# Aluminum / Metal Frames



## 1willi4 (Jul 16, 2011)

I hace access to a CNC Water jet and was wondering what stock thickness the aluminum frames are cut from? Is a different thickness used when palm sells are attached?


----------



## LVO (Sep 25, 2011)

Welcome to the forum! We need to be GOOD friends!!

if you are making a laminate.... wood on the outside of the aluminum, I think 1/8 or 3/16 would be more than sufficient.

can't wait to see your work!


----------



## SuperMonkeySlinger (Jan 28, 2013)

LVO Got it!!

SMS


----------



## 1willi4 (Jul 16, 2011)

How thick should the wood scales be?


----------



## LVO (Sep 25, 2011)

I would go 3/8 with that setup. You could even go 1/2 scales if you planned on doing a lot of shaping and contouring after the cutout.

Anything over 1 inch total thickness is going to be too much to handle. 3/4 is very comfy.


----------



## Imperial (Feb 9, 2011)

1willi4 said:


> How thick should the wood scales be?


whatever your grip is comfortable with .


----------



## Crac (Mar 3, 2013)

LVO said:


> I think 1/8 or 3/16 would be more than sufficient.


...

Rectangular Plate Spring Design: or How to select the thickness for a board cut... (For dummies?)

(Formula taken from Machinery's Handbook 27th Edition)

• Information shown:
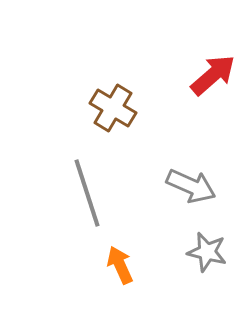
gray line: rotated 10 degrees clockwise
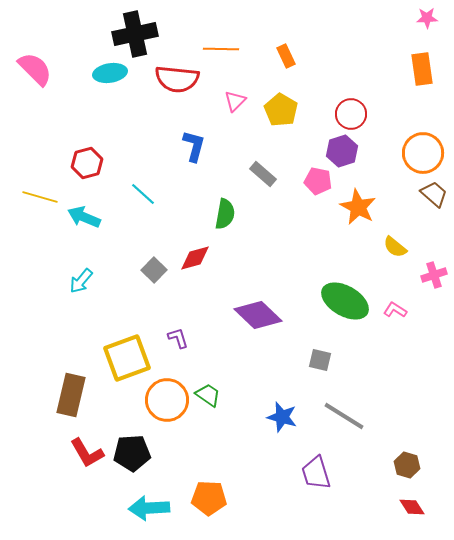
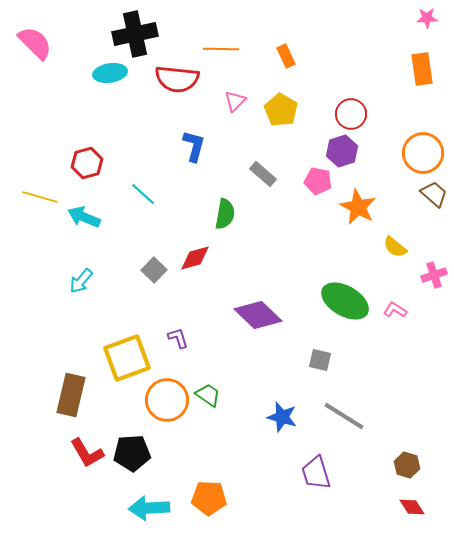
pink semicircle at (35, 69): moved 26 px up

• Problems and tasks:
[1] In the forum thread on aluminum frames, which edition of Machinery's Handbook is the formula taken from?
[2] Name every user who posts in the forum thread on aluminum frames, listing each one once.

• Results in order:
[1] The 27th Edition

[2] 1willi4, LVO, SuperMonkeySlinger, Imperial, Crac